Excerpted passage>
Debra Banta went into the shower space wearing a multi-colored Avengers hat, a black San Francisco Giants shirt trimmed in orange, and dark faded jeans.
She came out with her hair washed, without a hat, wearing a blue button-up, long-sleeved shirt, and newer jeans. The transformation called for a double-take.
“Having a shower is an awesome thing, said Banta. “And they do it like it’s their pleasure.”
“They” is Lava Mae, the nonprofit homeless service and advocacy group that provides portable showers in Berkeley, Oakland and San Francisco, giving homeless folks the chance to do something non-homeless people take for granted.
Lava Mae, a non-profit, started offering mobile showers in Berkeley in May and does not charge the city for its services. For the people washing up at its two sites, the service is indispensable.
“They give dignity back to people, and they do it with grace,” said Banta, who turns 60 next month. She’s become a regular at Lava Mae’s portable hygiene unit near Second and Cedar streets in Berkeley.

Data listing>
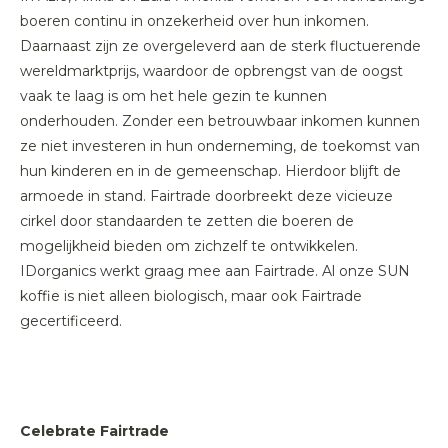
boeren continu in onzekerheid over hun inkomen.
Daarnaast zijn ze overgeleverd aan de sterk fluctuerende
wereldmarktprijs, waardoor de opbrengst van de oogst
vaak te laag is om het hele gezin te kunnen
onderhouden. Zonder een betrouwbaar inkomen kunnen
ze niet investeren in hun onderneming, de toekomst van
hun kinderen en in de gemeenschap. Hierdoor blijft de
armoede in stand. Fairtrade doorbreekt deze vicieuze
cirkel door standaarden te zetten die boeren de
mogelijkheid bieden om zichzelf te ontwikkelen.
IDorganics werkt graag mee aan Fairtrade. Al onze SUN
koffie is niet alleen biologisch, maar ook Fairtrade
gecertificeerd.
Celebrate Fairtrade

How to complete this task>
Please carry the Lava Mae shower article forward, picking up after its final sentence. The rows are unrelated to the Lava Mae shower article.

Task answer>
Banta was evicted from her Richmond home more than a year ago, given just five days to get out, which forced her to to have to cancel a scheduled hernia surgery she hasn’t been able to reschedule. Nevertheless, she’s all smiles.
“These are awesome people,” she said.
Lava Mae was founded in 2013 when San Francisco resident and marketing specialist Doniece Sandoval saw what gentrification was doing to her Western Addition neighborhood.
“After we came back from the recession, the neighborhood changed,” Sandoval said. “I watched all the African American men in their 80s get pushed out and sleep in their cars.”
Sandoval did some research and discovered her city only had 16 shower stalls available to its homeless population. “We were a city that has hundreds of millionaires per square mile.” She then had an epiphany during a taxi ride through the Tenderloin, when the driver said, “welcome to the land of broken dreams.”
“I looked out the window and saw people who, when they were little, never had any idea they would be in this situation,” she said.
Within a year, Sandoval hatched an idea to transform discarded public buses into portable shower and toilet facilities, and Lava Mae was born. Eventually, the company expanded the portable operations into trailers pulled by large pick-up trucks. The goal was to provide 75,000 showers to 30,000 homeless people in California by the end of 2020.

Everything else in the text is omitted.